In the roguelike genre, you get better at games by learning what you’re up against and then fighting around it. Randomly generated levels still give you the variety to prevent it from getting repetitive. But, making enemies look the same while acting differently, creates a situation where you can’t do well.

This issue alongside the way walls are designed, creates two odd problems with the difficulty of Spaceship Looter. It becomes less about skill and more about the game deliberately taking advantage of you. Bullets act similarly in that you can’t predict them sometimes. I’ve found that certain bullets are designed differently to show if they will explode when hitting an object or wall.

Then I realized, yet again, it was simply random on whether they’d explode into more bullets or not, despite having a separate design from a normal bullet. Decisions like these are frustrating as you never know if that bullet hitting the wall behind you is going to be the end of your run. You can’t rely on anything.

Despite many flaws with the difficulty of Spaceship Looter, all taking place on the “very easy” and “easy” difficulty options, it still can have its fun moments. It’s unfortunately not forgiving in letting you get to that point. The soundtrack keeps in tune with the retro style Luxorix Games created. Which makes those moments filled with action even more intense.

What Keeps You Playing?

Aside from randomly generated levels, and the different characters, a strong area of variety comes from the guns you can find. Each gun has its own playstyle giving you the choice to mix it up on what you use. However, there are certain weapons that stand out from the rest as obviously better. Whether it’s taking advantage of its fire rate, ammo capacity, damage, or even its ability to home bullets. Spaceship Looter lets you discover NPCs early on in the game that unlock areas in your starting area, such as a shop.

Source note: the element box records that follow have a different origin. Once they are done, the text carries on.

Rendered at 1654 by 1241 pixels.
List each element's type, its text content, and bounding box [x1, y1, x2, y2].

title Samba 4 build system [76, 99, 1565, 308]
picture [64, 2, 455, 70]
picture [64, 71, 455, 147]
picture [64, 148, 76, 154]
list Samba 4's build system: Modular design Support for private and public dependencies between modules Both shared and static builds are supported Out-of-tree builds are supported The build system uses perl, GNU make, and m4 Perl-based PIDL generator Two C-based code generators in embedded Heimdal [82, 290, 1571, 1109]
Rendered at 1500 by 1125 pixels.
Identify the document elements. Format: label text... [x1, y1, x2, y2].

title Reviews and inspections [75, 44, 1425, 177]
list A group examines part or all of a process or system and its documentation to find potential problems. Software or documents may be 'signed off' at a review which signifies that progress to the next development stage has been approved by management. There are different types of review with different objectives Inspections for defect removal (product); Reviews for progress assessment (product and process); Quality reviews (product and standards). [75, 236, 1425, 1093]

Buying Items in a Shop in Spaceship Looter

Luxorix Games went with the approach of letting you unlock temporary buffs, items, and shortcuts, by gaining currency through playing. While they aren’t needed, they can make or break a playthrough. Or perhaps jump you ahead to a new floor because you know something new.

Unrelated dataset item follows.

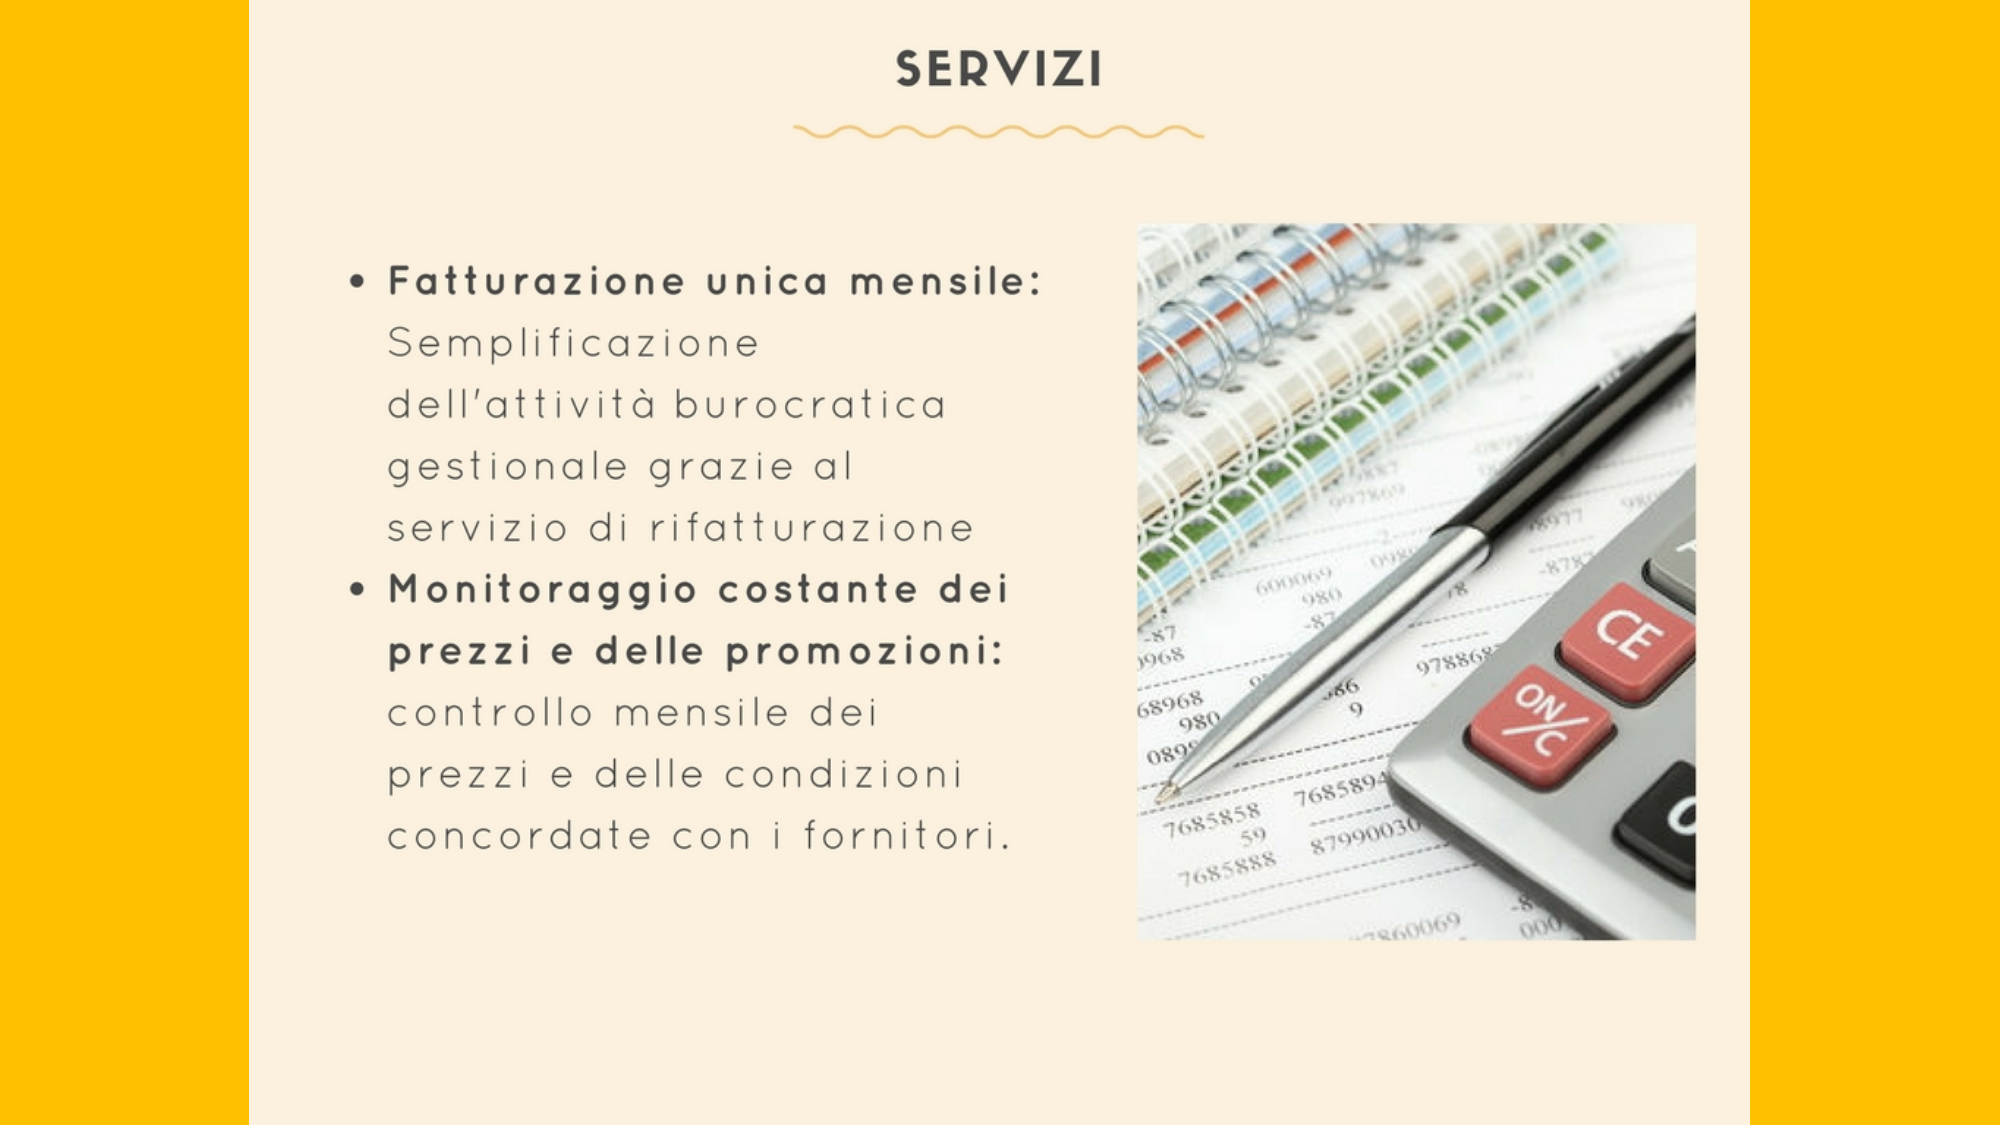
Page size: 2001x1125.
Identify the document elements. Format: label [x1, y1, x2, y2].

It can be frustrating that the weapons are temporary, as they’re often expensive, and you won’t get much currency unless you’re doing well defeating bosses. They’re mainly there to give you an advantage in starting your run, which can sometimes feel like it’s needed to make progress.

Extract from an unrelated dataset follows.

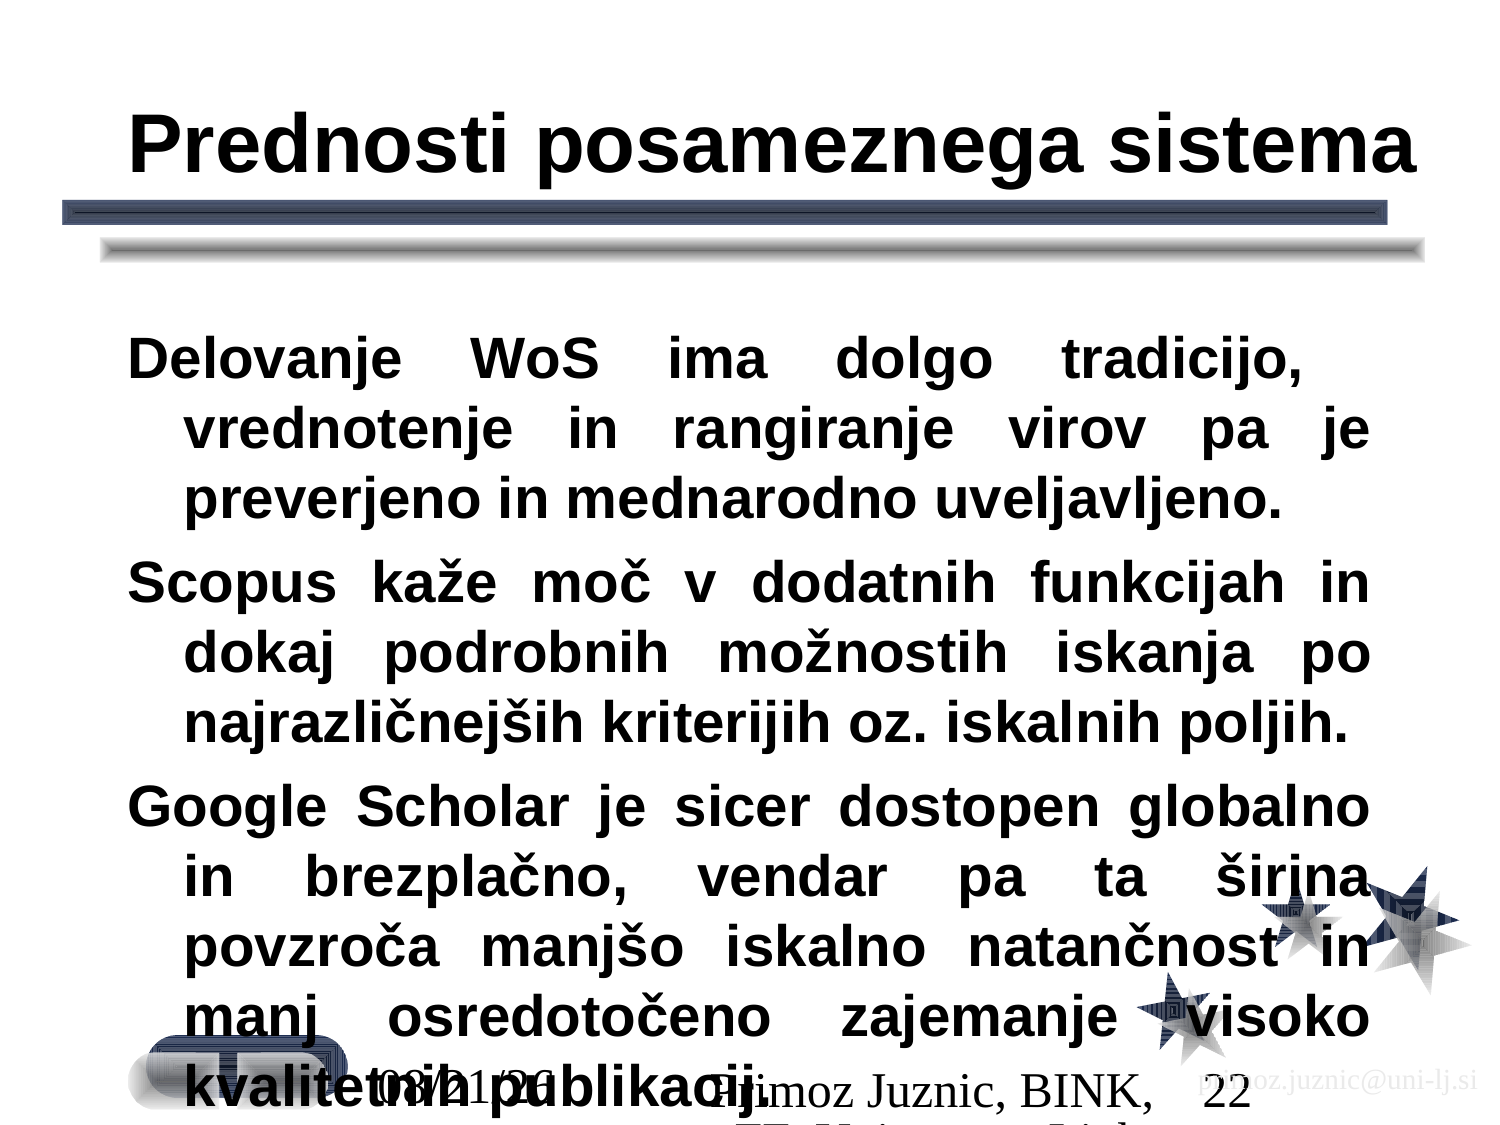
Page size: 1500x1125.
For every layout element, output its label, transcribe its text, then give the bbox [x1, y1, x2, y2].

title Prednosti posameznega sistema [112, 37, 1471, 197]
list Delovanje WoS ima dolgo tradicijo, vrednotenje in rangiranje virov pa je preverjeno in mednarodno uveljavljeno. Scopus kaže moč v dodatnih funkcijah in dokaj podrobnih možnostih iskanja po najrazličnejših kriterijih oz. iskalnih poljih. Google Scholar je sicer dostopen globalno in brezplačno, vendar pa ta širina povzroča manjšo iskalno natančnost in manj osredotočeno zajemanje visoko kvalitetnih publikacij. [112, 312, 1388, 1125]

Spaceship Looter has a double-edged sword with the items and objects in your environment. They can be random cardboard boxes you stomp out of your way, or containers waiting to explode into a bunch of bullets. This can come to your advantage and at the same time, create a ridiculous amount of bullets you’re unable to dodge.

Combined with the unfortunate wall design, you’ll occasionally hit these by mistake ending your run. However, some objects can be thrown like exploding lamps or spiked platforms for example. These can create interesting situations.

The characters have mini backstories and unique designs to them. After unlocking every character, it feels as though only one or two are any good. Each has their own skill that makes their playstyle special, with a couple of specific traits. It may be shooting a laser or throwing out a turret. This is another way Luxorix Games attempts to provide variety and reward players for their progress.

What’s the Verdict?

Spaceship Looter is the type of game you’ll put anywhere from 5 – 10 hours in, and never play again. Which isn’t a bad amount of time for a price of $9.99. However, with how easy it is to find deals using Steam and various other distributors, pick it up on a sale if you’re going to. (Editor note, the developer made it free-to-play on Steam)

The difficulty is frustrating, its variety is there, but not for putting in 100s of hours as other roguelikes may. Deaths more often than not are disappointing and not due to a lack of skill, which demotivates you from continuing.


Spaceship Looter was provided by the developer via a Steam code.